RCSD works with CDV victims before things turn deadly - wistv.com - Columbia, South Carolina

RCSD works with CDV victims before things turn deadly

It started in high school for one Richland County woman.

"I made it a pattern of believing the sorriness, the apologies -- 'I'll never do it again.' I don't know what I was thinking, believing it each and every time he said it," said the woman, who did not want to be identified.

Even when they were teenagers, the verbal, physical and mental abuse was constant, but she was sure he could change. So she hid the pain for 30 years.

"I was head over heels. And I was blinded, you know, I just, I was in love," said the woman.

Until he didn't change. "His personality is like a light switch," she said.

"I tried on occasion to leave and I was dragged back by my hair," said the woman.

She was called names and punched. Bruises on her face kept her from special events.

"I've been choked, I've had ribs broken. Almost lost consciousness. I've had a rifle pulled on me. I've been spat on," said the woman.

She has two children. Her youngest was also the victim of her husband's rage.

"He was a thrower. Whatever he could get his hands on, that child had a black and blue from."

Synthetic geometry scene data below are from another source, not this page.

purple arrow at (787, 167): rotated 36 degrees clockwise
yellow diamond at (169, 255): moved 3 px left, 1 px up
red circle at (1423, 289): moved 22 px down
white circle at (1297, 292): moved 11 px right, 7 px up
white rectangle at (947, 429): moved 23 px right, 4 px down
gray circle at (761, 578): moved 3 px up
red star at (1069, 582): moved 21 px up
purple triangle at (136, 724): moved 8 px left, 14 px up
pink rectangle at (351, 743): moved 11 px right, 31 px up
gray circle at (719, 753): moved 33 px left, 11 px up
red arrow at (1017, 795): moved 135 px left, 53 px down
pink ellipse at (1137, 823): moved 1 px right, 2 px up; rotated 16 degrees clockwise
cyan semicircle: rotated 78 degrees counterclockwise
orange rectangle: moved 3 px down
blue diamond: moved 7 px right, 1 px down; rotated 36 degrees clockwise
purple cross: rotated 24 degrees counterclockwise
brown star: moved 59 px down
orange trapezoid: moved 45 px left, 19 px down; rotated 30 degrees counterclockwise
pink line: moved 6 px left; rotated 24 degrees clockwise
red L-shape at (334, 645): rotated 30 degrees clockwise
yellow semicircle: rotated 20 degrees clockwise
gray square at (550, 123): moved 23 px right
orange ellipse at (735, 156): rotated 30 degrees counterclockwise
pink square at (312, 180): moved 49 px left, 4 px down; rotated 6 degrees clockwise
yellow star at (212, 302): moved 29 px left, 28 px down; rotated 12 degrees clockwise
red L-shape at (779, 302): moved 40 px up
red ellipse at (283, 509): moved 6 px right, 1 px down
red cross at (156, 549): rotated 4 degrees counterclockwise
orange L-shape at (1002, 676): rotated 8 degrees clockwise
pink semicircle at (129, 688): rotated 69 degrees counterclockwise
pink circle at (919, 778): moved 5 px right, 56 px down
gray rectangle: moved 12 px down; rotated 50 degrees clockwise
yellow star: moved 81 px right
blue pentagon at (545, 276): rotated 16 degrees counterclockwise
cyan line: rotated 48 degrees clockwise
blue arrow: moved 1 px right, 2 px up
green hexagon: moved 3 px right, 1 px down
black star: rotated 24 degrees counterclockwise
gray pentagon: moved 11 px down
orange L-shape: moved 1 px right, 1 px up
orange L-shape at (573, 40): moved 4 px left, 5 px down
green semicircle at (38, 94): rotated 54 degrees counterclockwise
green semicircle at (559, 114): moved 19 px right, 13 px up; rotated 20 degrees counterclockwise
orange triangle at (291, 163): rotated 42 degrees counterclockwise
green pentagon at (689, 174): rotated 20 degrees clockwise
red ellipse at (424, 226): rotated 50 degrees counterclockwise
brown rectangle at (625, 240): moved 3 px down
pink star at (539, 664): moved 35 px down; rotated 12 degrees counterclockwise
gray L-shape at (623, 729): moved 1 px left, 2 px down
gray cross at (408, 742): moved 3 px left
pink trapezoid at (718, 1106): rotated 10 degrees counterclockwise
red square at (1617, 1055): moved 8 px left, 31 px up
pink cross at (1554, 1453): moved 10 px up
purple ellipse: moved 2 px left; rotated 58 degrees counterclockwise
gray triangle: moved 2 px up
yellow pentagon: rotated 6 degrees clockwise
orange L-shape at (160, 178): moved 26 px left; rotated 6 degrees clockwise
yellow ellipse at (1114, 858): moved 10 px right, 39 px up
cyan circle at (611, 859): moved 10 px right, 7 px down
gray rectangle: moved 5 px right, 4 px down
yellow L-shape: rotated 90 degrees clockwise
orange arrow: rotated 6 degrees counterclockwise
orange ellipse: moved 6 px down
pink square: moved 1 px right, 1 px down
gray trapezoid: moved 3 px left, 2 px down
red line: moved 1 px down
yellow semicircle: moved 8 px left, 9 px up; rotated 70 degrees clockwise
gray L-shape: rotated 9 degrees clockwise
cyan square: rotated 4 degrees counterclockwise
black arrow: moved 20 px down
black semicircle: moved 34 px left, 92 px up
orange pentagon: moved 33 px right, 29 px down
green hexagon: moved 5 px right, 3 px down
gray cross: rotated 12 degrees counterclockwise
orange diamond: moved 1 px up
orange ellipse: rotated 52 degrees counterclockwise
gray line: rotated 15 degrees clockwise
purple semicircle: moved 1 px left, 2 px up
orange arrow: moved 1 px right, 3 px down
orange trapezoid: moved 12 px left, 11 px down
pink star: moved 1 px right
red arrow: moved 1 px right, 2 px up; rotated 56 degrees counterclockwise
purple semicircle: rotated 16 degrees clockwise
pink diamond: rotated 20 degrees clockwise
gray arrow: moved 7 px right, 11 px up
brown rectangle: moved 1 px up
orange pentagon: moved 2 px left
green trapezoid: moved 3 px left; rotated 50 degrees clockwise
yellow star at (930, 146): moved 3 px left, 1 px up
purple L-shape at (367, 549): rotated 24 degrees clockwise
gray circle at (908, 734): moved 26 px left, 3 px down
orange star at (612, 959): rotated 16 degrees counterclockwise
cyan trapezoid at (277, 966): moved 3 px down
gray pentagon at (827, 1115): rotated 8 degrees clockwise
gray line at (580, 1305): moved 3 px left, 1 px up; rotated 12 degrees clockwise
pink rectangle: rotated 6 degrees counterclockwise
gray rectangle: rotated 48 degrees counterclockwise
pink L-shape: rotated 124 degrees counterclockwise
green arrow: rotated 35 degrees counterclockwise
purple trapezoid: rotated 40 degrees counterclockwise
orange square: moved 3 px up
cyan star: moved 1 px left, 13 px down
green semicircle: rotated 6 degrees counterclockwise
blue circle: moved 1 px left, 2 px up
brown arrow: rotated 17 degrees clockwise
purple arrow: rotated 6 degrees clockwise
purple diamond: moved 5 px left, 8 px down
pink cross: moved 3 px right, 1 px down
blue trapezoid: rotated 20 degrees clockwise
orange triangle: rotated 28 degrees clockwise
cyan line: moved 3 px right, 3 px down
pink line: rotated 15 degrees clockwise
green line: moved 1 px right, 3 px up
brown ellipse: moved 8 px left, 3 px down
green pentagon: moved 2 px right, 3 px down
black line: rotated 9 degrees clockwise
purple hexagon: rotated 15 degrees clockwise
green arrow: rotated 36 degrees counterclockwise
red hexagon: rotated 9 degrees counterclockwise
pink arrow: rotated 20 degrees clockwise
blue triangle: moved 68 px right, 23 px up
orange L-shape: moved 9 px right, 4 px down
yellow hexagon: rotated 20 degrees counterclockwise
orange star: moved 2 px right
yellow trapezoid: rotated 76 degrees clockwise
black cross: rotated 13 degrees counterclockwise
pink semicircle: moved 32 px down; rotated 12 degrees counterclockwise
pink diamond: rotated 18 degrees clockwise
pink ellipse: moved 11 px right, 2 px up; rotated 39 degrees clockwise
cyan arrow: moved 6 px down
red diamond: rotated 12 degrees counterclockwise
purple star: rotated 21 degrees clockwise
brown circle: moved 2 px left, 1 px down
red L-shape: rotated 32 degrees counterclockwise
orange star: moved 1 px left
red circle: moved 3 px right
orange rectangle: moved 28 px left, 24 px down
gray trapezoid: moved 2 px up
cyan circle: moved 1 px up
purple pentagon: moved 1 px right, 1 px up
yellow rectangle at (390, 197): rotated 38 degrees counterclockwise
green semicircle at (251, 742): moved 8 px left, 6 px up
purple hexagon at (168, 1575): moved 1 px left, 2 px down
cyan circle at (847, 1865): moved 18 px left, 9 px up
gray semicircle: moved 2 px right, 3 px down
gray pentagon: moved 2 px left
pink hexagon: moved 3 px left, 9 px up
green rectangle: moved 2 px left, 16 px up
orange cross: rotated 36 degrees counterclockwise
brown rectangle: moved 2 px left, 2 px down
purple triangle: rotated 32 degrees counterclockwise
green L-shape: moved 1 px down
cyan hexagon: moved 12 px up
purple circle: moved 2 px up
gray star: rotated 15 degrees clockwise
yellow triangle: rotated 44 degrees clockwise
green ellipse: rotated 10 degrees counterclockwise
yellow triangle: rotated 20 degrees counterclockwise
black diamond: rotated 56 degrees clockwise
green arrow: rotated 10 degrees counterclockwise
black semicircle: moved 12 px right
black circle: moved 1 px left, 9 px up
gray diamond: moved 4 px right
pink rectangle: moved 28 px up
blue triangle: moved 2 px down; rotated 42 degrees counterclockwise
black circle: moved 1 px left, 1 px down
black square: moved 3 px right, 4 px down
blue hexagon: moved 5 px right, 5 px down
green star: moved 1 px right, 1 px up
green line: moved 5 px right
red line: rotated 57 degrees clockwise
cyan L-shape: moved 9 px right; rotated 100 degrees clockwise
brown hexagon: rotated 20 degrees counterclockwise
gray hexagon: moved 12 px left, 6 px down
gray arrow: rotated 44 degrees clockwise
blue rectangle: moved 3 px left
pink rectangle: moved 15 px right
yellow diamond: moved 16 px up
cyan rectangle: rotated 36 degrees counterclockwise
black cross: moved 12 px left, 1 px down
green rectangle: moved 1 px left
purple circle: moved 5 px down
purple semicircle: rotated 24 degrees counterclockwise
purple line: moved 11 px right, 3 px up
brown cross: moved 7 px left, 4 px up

After thinking about it for months, she finally had him arrested last year. So today, this woman can call herself a survivor, thanks to Richland County's victim's assistance program.

"We don't tell crime victims what they need to do or what they have to do or what they have to do," said Lt. Heidi Scott with the Richland County Sheriff's Department.

Scott tries to work with victims before the situations become deadly.

"We have professional victims advocates that sit with them and discuss maybe some of their concerns. And maybe some different options they hadn't thought of or different services available to them," said Scott.

Services like Sistercare, an agency that helps battered women and their children, helped the woman get a order of protection against her husband.

"Finally my eyes are opened and it took having him out of our lives to feel safe," said the woman.

In Richland County in last year, there were more than 1,254 domestic violence offenses -- 392 people were arrested -- 311 men and 81 women, and four people died as a result.

"Please come in and see us, just have a talk with us. Let's sit down and do it before things get too bad, okay?" said Scott.

The woman was sucked into the cycle of abuse, but found a turning point. Now she wants other women to believe they deserve better too.

"It's not normal to be in that situation," said the woman. "It's not a normal way of life. You don't have to accept it. You don't have to live in it. Because if you are, you need to leave. And know that you will make it. You will be okay. Because I never thought I would."